# Teks yang Diberikan
==*==
REPUBLIKA.CO.ID, JAKARTA -- Paham moderat cenderung diam di media sosial, sementara paham konservatif dan islamis lebih aktif bersuara di media sosial. Hal ini diungkapkan hasil penelitian bertema 'Beragama di Dunia Maya: Media Sosial dan Pandangan Keagamaan di Indonesia' yang dilakukan Media and Religious Trend in Indonesia (Merit), Pusat Pengkajian Islam dan Masyarakat (PPIM) Universitas Islam Negeri (UIN) Jakarta
Koordinator Riset Merit, Iim Halimatusa’diyah mengatakan, temuan lain yang mengkonfirmasi dominasi konservatisme agama di dunia maya adalah aktor sentral dalam konstruksi narasi keagamaan di media sosial dikuasai oleh akun-akun yang cenderung berpaham islamis dan konservatif. Akun tersebut memiliki potensi viralitas tweet keagamaan yang lebih tinggi dibandingkan mereka yang moderat.
"Meskipun paham moderat memiliki proporsi yang lebih besar dibandingkan (paham) islamis, namun sifat partisipasinya yang cenderung diam jauh terkalahkan oleh gerakan islamis yang lebih aktif bersuara," kata Iim saat merilis hasil penelitian Beragama di Dunia Maya: Media Sosial dan Pandangan Keagamaan di Indonesia secara daring, Senin (16/11).
Ia mengatakan, hal tersebut menguatkan posisi kelompok islamis sebagai noisy minority, kelompok dengan jumlah sedikit namun gaungnya lebih besar di media sosial. Terlebih lagi, temuan lain yang berhasil diambil dari sentralitas aktor adalah tertutupnya jaringan sosial yang terbentuk antar klaster akun di Twitter.
Hal ini menunjukkan minimnya interaksi antar pandangan keagamaan, sebab hampir seluruh jaringan di media sosial terbentuk hanya antara akun yang memiliki pemahaman yang sama. Akibatnya, terjadi penguatan paham keagamaan yang sudah mereka yakini sebelumnya.
==*==
# Bahan yang Diekstrak
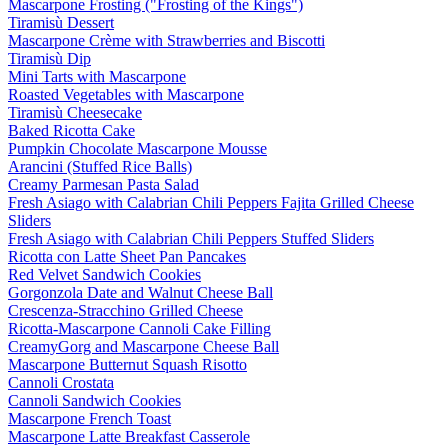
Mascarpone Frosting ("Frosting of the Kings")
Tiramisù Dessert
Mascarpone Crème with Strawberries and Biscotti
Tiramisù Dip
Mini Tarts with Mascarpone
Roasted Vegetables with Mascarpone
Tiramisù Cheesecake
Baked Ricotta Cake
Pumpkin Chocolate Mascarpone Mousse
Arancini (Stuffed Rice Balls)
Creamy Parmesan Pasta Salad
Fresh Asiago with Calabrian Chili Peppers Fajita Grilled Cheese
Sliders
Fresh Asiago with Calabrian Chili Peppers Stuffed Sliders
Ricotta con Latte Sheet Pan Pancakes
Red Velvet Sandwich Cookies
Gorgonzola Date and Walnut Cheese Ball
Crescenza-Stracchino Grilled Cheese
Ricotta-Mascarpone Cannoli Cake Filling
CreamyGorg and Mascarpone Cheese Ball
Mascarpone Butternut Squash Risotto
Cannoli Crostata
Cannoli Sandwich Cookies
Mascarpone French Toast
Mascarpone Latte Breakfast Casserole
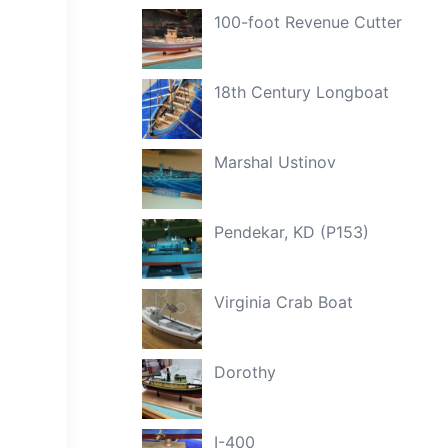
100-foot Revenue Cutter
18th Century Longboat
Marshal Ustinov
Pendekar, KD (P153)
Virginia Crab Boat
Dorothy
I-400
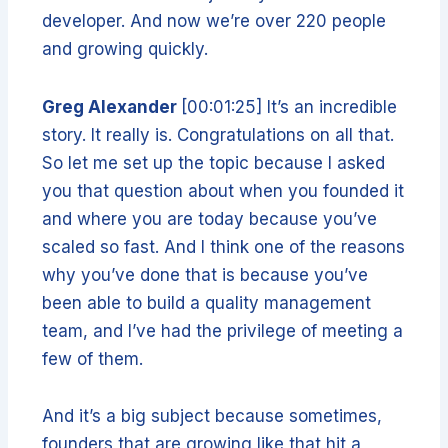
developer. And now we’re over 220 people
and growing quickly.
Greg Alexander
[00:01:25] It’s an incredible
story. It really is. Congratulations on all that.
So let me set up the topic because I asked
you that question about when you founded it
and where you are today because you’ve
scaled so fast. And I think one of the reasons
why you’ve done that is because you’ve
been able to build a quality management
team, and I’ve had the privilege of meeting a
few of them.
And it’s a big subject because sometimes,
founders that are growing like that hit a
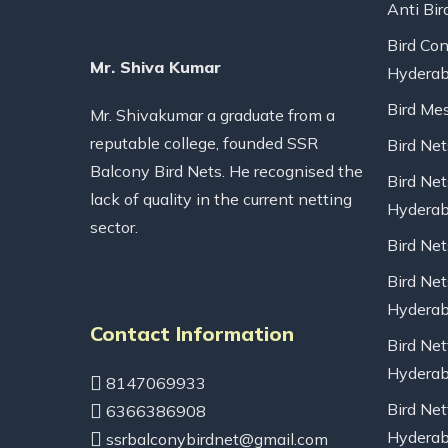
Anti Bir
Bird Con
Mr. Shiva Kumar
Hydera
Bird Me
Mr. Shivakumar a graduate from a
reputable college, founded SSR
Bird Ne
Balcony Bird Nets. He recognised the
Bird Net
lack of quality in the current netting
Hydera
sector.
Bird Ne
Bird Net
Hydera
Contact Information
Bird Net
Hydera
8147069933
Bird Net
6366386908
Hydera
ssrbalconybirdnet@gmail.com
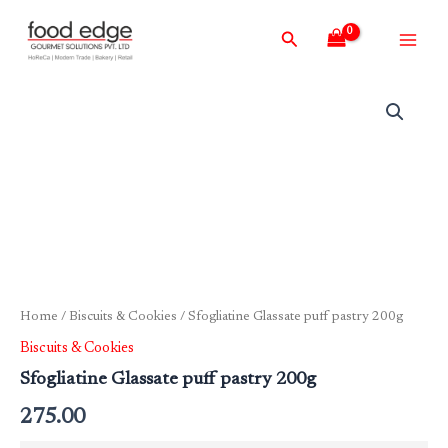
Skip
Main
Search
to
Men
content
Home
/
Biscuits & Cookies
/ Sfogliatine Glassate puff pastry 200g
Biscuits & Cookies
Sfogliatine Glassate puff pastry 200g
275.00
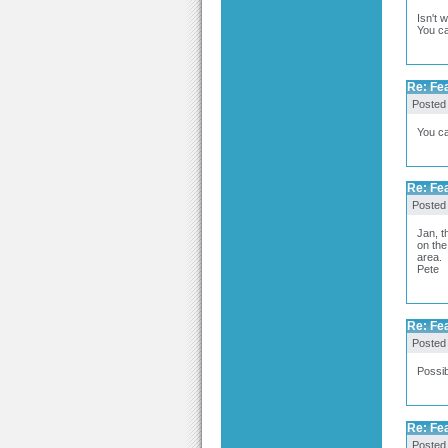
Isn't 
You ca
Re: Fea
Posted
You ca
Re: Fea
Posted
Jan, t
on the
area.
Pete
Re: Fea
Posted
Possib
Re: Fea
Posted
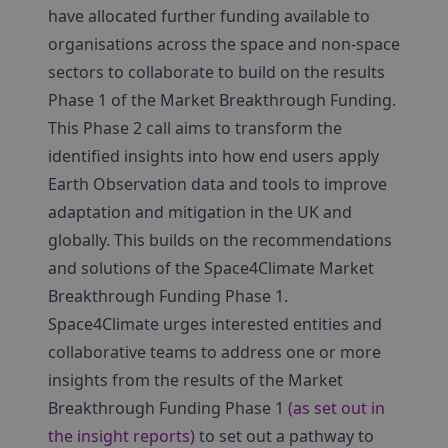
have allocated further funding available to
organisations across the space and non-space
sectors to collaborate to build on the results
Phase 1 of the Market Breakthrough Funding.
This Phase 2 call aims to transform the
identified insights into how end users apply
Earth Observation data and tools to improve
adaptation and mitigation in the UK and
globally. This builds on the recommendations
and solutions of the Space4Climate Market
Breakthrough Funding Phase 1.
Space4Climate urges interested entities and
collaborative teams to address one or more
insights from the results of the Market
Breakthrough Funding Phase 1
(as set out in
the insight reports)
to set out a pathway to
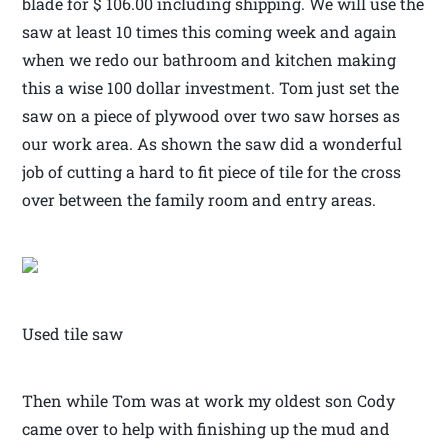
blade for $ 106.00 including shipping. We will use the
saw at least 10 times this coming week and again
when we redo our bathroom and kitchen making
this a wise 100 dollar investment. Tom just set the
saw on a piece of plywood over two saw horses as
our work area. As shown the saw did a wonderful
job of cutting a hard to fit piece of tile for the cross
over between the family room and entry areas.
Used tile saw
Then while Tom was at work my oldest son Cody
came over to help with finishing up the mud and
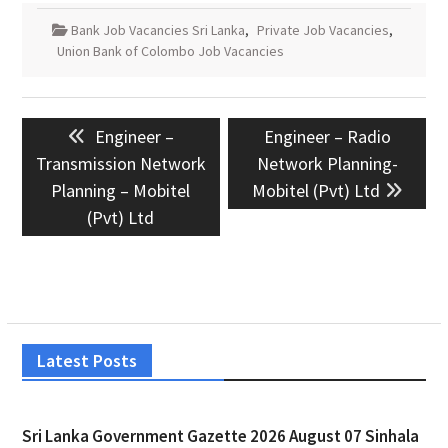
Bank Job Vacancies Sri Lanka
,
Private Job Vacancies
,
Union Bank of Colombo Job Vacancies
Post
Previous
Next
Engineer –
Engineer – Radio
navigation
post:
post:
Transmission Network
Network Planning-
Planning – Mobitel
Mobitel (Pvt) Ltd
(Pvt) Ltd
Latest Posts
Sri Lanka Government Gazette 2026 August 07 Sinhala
==*==
# Pertanyaan untuk Dijawab
- 1) Sebutkan semua paham keagamaan yang disebut dalam teks tentang penelitian beragama di dunia maya.
- 2) Tuliskan kembali bagian teks tentang penelitian beragama di dunia maya, dari "REPUBLIKA.CO.ID, JAKARTA -- Paham" sampai dengan "mereka yang moderat.".
- 3) Lanjutkan teks tentang penelitian beragama di dunia maya setelah kalimat terakhirnya.

# Jawaban Berurutan
- 1) moderat, konservatif, islamis

- 2)
REPUBLIKA.CO.ID, JAKARTA -- Paham moderat cenderung diam di media sosial, sementara paham konservatif dan islamis lebih aktif bersuara di media sosial. Hal ini diungkapkan hasil penelitian bertema 'Beragama di Dunia Maya: Media Sosial dan Pandangan Keagamaan di Indonesia' yang dilakukan Media and Religious Trend in Indonesia (Merit), Pusat Pengkajian Islam dan Masyarakat (PPIM) Universitas Islam Negeri (UIN) Jakarta
Koordinator Riset Merit, Iim Halimatusa’diyah mengatakan, temuan lain yang mengkonfirmasi dominasi konservatisme agama di dunia maya adalah aktor sentral dalam konstruksi narasi keagamaan di media sosial dikuasai oleh akun-akun yang cenderung berpaham islamis dan konservatif. Akun tersebut memiliki potensi viralitas tweet keagamaan yang lebih tinggi dibandingkan mereka yang moderat.

- 3)
"Mereka yang liberal menjadi semakin liberal, mereka yang konservatif semakin konservatif, dan mereka yang islamis akan menjadi semakin islamis," ujarnya.
Iim menyampaikan, meski jaringan di tingkat aktor sentral cenderung homogen dan tertutup, di level massa yang lebih luas, terlihat adanya heterogenitas jaringan dan interaksi antara kelompok middle ground moderat dan konservatif. Akan tetapi minim interaksi antara kelompok yang paling ekstrem, baik liberal maupun islamis. Sehingga cenderung menyulitkan proses pertukaran pemahaman keagamaan yang diharapkan mampu membentuk moderasi keagamaan. Ini menjadi tantangan yang cukup serius.
Sebelumnya disampaikan, penelitian bertema 'Beragama di Dunia Maya: Media Sosial dan Pandangan Keagamaan di Indonesia' mengambil data dari dua platform media sosial yaitu Twitter dan YouTube dalam rentang waktu tahun 2009-2019. Temuan utama penelitian ini adalah adanya dominasi narasi paham keagamaan konservatif di media sosial.
Walaupun pemahaman keagamaan lain juga banyak mewarnai diskursus agama terutama di platform Twitter, namun dengung konservatisme menguasai perbincangan di dunia maya. Narasi paham keagamaan konservatisme persentasenya sebesar 67,2 persen, disusul dengan narasi paham keagamaan moderat 22,2 persen, narasi paham keagamaan liberal 6,1 persen, dan narasi paham keagamaan islamis 4,5 persen.
Penelitian ini dirilis oleh Koordinator Riset Merit, Iim Halimatusa’diyah dan Ahli Data, Taufik Sutanto. Penelitian ini mengkaji perkembangan pemahaman keagamaan di media sosial, faktor dan konteks sosial serta politik yang mempengaruhinya.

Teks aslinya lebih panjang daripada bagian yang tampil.